How to determine linear transformations from $R^n$ to $R^m$ is one-to-one, if $m≠n$ I know if $T:R^n → R^n$ is linear operator then, following two statements are equivalent
a) $[T]$ is invertible matrix, where $[T]$ is matrix representation of $T$
b) $T$ is one-to-one operator. 
Now, if i consider $T: R^n → R^m$ where $m ≠ n$ then how to verify given transformation is one-to-one? 
Is I need to take the help of Rank nullity theorem? First I need to find $[T]$ i. e. Matrix representation of $T$ then, first I need to find $rank([T])$ and by using rank-nullity theorem,
$rank([T]) + nullity([T]) = n$
→ $nullity([T]) = n - rank([T])$
If $nullity([T]) = 0$ then $T$ is one-to-one transformations form $R^n$ to $R^m$
Is am i correct? If i am correct, i need reason behind this? Please I need help? 
 A: The first part of your post can be generalized by the following theorem.
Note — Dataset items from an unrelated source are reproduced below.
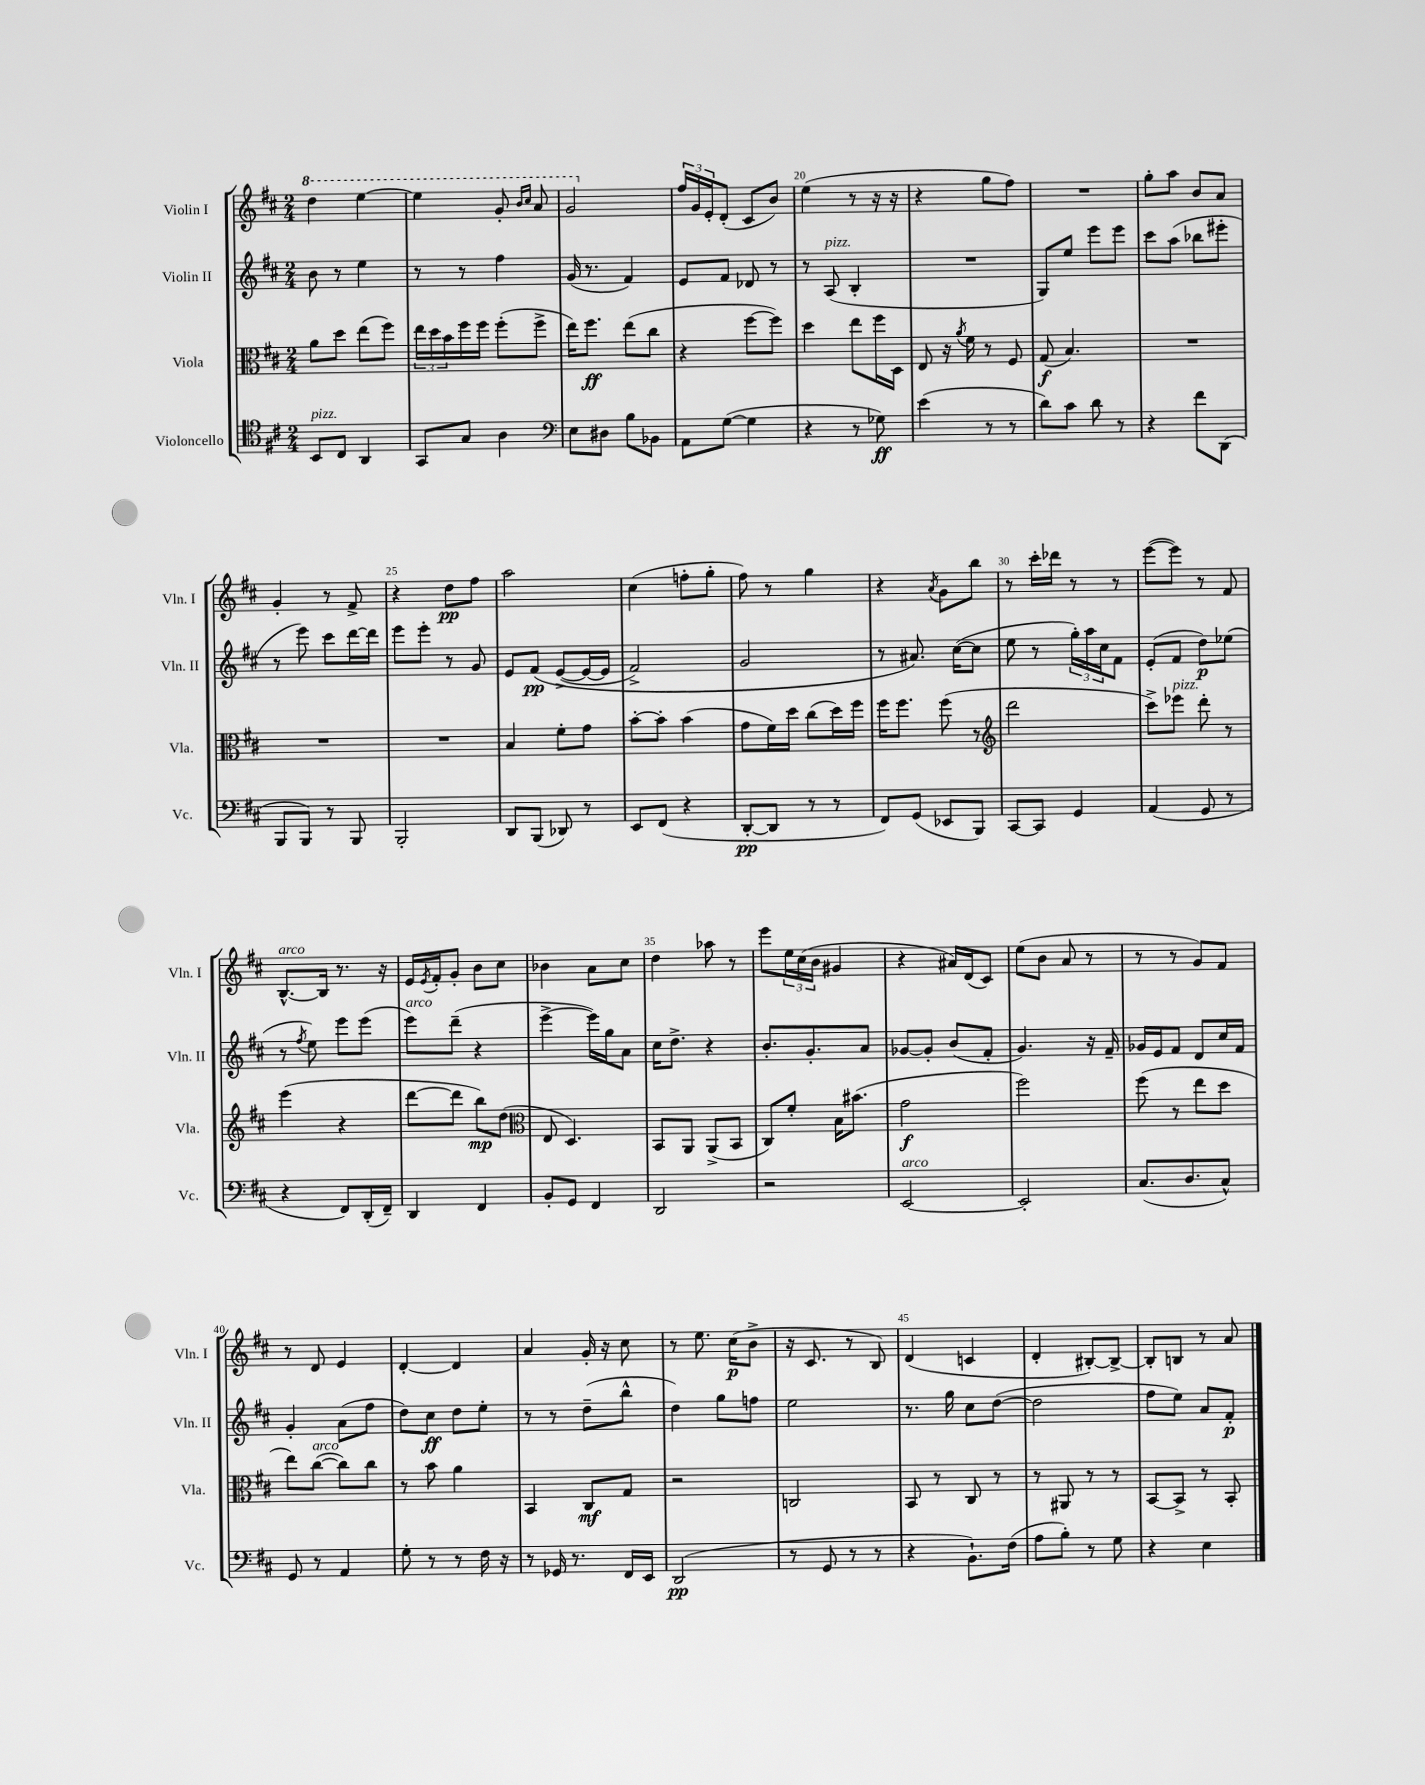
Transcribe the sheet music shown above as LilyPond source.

<<
\new StaffGroup <<
\new Staff = "s0" \with { instrumentName = "Violin I" shortInstrumentName = "Vln. I" } {
    \clef treble \key d \major \numericTimeSignature \time 2/4
    \ottava #1 d'''4 e'''4~ |
    e'''4 g''8-. \grace { b''16 cis'''16 } a''8 |
    g''2 \ottava #0 |
    \tuplet 3/2 { fis''16 g'16 e'16-. } d'8-.( cis'8 b'8) |
    e''4( r8 r16 r16 |
    r4 g''8 fis''8) |
    R2 |
    g''8-. a''8 b'8 a'8 |
    g'4-. r8 fis'8-> |
    r4 d''8\pp fis''8 |
    a''2 |
    cis''4( f''8-. g''8-. |
    fis''8) r8 g''4 |
    r4 \acciaccatura { a'8 } g'8 b''8 |
    r8 cis'''16-. des'''16 r8 r8 |
    e'''8~( e'''8) r8 fis'8 |
    b8.~-^^\markup { \italic "arco" } b16 r8. r16 |
    e'16 \acciaccatura { e'8 } fis'16-. g'8-. b'8 cis''8 |
    bes'4 a'8 cis''8 |
    d''4 aes''8 r8 |
    e'''8 \tuplet 3/2 { e''16 cis''16( b'16 } gis'4 |
    r4 ais'16) d'16( cis'8) |
    e''8( b'8 a'8 r8 |
    r8 r8 g'8) fis'8 |
    r8 d'8 e'4 |
    d'4~-. d'4 |
    a'4 g'16-. r16 cis''8 |
    r8 e''8. cis''16\p( b'8-> |
    r16 cis'8. r8 b8) |
    d'4( c'4 |
    d'4-. bis8~-.) bis8~-> |
    bis8-. b8 r8 a'8 \bar "|." |
}
\new Staff = "s1" \with { instrumentName = "Violin II" shortInstrumentName = "Vln. II" } {
    \clef treble \key d \major \numericTimeSignature \time 2/4
    b'8 r8 e''4 |
    r8 r8 fis''4 |
    g'16( r8. fis'4) |
    e'8 fis'8 des'8 r8 |
    r8 a8^\markup { \italic "pizz." }( b4-. |
    R2 |
    g8) e''8 e'''8 e'''8 |
    cis'''8 a''8( bes''8 eis'''8-. |
    r8 e'''8) cis'''8 d'''16~ d'''16 |
    e'''8 e'''8-. r8 g'8 |
    e'8 fis'8\pp\( e'8~->( e'16~ e'16 |
    fis'2->) |
    g'2 |
    r8 ais'8.\) cis''16~( cis''8 |
    e''8 r8 \tuplet 3/2 { g''16-.) a''16 cis''16 } fis'8 |
    e'8-.( fis'8 d''8\p) ees''8( |
    r8 \acciaccatura { fis''8 } e''8) e'''8 e'''8( |
    e'''8^\markup { \italic "arco" }) d'''8--( r4 |
    e'''4~-> e'''16) g''16 a'8 |
    cis''16 d''8.-> r4 |
    b'8.-. g'8.-. a'8 |
    ges'8~ ges'8-. b'8( fis'8-. |
    g'4.) r16 fis'16-- |
    ges'16 e'16 fis'8 d'8 cis''16 fis'16 |
    g'4-. a'8( fis''8 |
    d''8) cis''8\ff d''8 e''8-. |
    r8 r8 d''8--( b''8-^ |
    d''4) g''8 f''8 |
    e''2 |
    r8. g''16 cis''8 d''8~( |
    d''2 |
    fis''8 e''8) a'8 fis'8-.\p \bar "|." |
}
\new Staff = "s2" \with { instrumentName = "Viola" shortInstrumentName = "Vla." } {
    \clef alto \key d \major \numericTimeSignature \time 2/4
    a'8 d''8 e''8( fis''8) |
    \tuplet 3/2 { e''16 d''16 b'16 } fis''16 fis''16 fis''8-.( fis''8-> |
    e''16) fis''8.\ff e''8( cis''8 |
    r4 fis''8~ fis''8) |
    d''4 e''8 fis''16 d16 |
    e8 r16 \acciaccatura { a'8 } fis'16 r8 fis8 |
    g8\f( b4.) |
    R2 |
    R2 |
    R2 |
    b4 fis'8-. g'8 |
    b'8~-. b'8-. b'4( |
    g'8 fis'16) d''16 cis''8( d''16) fis''16 |
    fis''16 fis''8. fis''8( r8 |
    \clef treble d'''2 |
    cis'''8->) ees'''8^\markup { \italic "pizz." } d'''8-. r8 |
    e'''4( r4 |
    d'''8~ d'''8 b''8\mp) d''8( |
    \clef alto e8 d4.) |
    b,8 a,8 a,8->( b,8 |
    cis8) fis'8-. b16 bis'8.( |
    g'2\f |
    fis''2) |
    fis''8( r8 e''8 d''8 |
    e''8) cis''8~^\markup { \italic "arco" }( cis''8) cis''8 |
    r8 b'8 a'4 |
    b,4 cis8\mf g8 |
    r2 |
    c2 |
    b,8 r8 cis8 r8 |
    r8 ais,8 r8 r8 |
    b,8~ b,8-> r8 b,8-. \bar "|." |
}
\new Staff = "s3" \with { instrumentName = "Violoncello" shortInstrumentName = "Vc." } {
    \clef tenor \key d \major \numericTimeSignature \time 2/4
    b,8^\markup { \italic "pizz." } cis8 a,4 |
    g,8 g8 a4 |
    \clef bass e8 dis8 b8 bes,8 |
    a,8 g8~( g4 |
    r4 r8 ges8\ff) |
    e'4( r8 r8 |
    d'8) cis'8 d'8 r8 |
    r4 fis'8 d,8( |
    b,,8 b,,8) r8 b,,8 |
    b,,2-. |
    d,8 b,,8( des,8) r8 |
    e,8 fis,8( r4 |
    d,8~-.\pp d,8 r8 r8 |
    fis,8) g,8( ees,8 b,,8) |
    cis,8~ cis,8 g,4 |
    a,4( g,8 r8 |
    r4 fis,8) d,16-.( fis,16--) |
    d,4 fis,4 |
    b,8-. g,8 fis,4 |
    d,2 |
    r2 |
    e,2~^\markup { \italic "arco" } |
    e,2-. |
    cis8.( d8. cis8-^) |
    g,8 r8 a,4 |
    g8-. r8 r8 fis16 r16 |
    r8 ges,16 r8. fis,16 e,16 |
    d,2\pp( |
    r8 g,8 r8 r8 |
    r4 b,8.-!) fis16( |
    a8 b8-.) r8 g8 |
    r4 e4 \bar "|." |
}
>>
>>
\layout { \context { \Score currentBarNumber = #16 \override BarNumber.break-visibility = ##(#f #t #t) barNumberVisibility = #(every-nth-bar-number-visible 5) } }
Theorem: Let $V$ and $W$ be finite dimensional vector spaces with $dim(V)=dim(W)$ and let $T:V\to W$ be linear. Then the following are equivalent.
(1) $T$ is one-one.
(2) $T$ is onto.
(3) $Rank(T)=dim(V)$

Now coming to your question, "What happens when we have two Vector Spaces with unequal dimensions?When can we say a Linear Transformation between two such Vector Spaces is $one-one?$"
Well consider the following result,

Theorem: Let $V$ and $W$ be Vector Spaces and let $T:V\to W$ be linear. Then $T$ is $one-one$ $\iff Ker(T)=\{0\}$

Proof:
Let $T$ be $one-one$.
If $x\in Ker(T)$, then $T(x)=0=T(0)\implies x=0\;\;\;\;\;\;\;\text{[Since T is one-one]}$.
Thus $Ker(T)=\{0\}$
Conversely, let $Ker(T)=\{0\}$.
Consider, $T(x)=T(y)\implies T(x)-T(y)=0\implies T(x-y)=0 \implies x-y=0\implies x=y.$
Thus $T$ is $one-one.$
For computational purpose, we usually find the matrix of Linear Transformation and then perform the row reductions to obtain the nullity.
I would like to end the answer with the following question for you, "What guarantees the existence of such a matrix for each Linear Transformation? Or in other words can there be a Linear Transformation with no matrix representation?"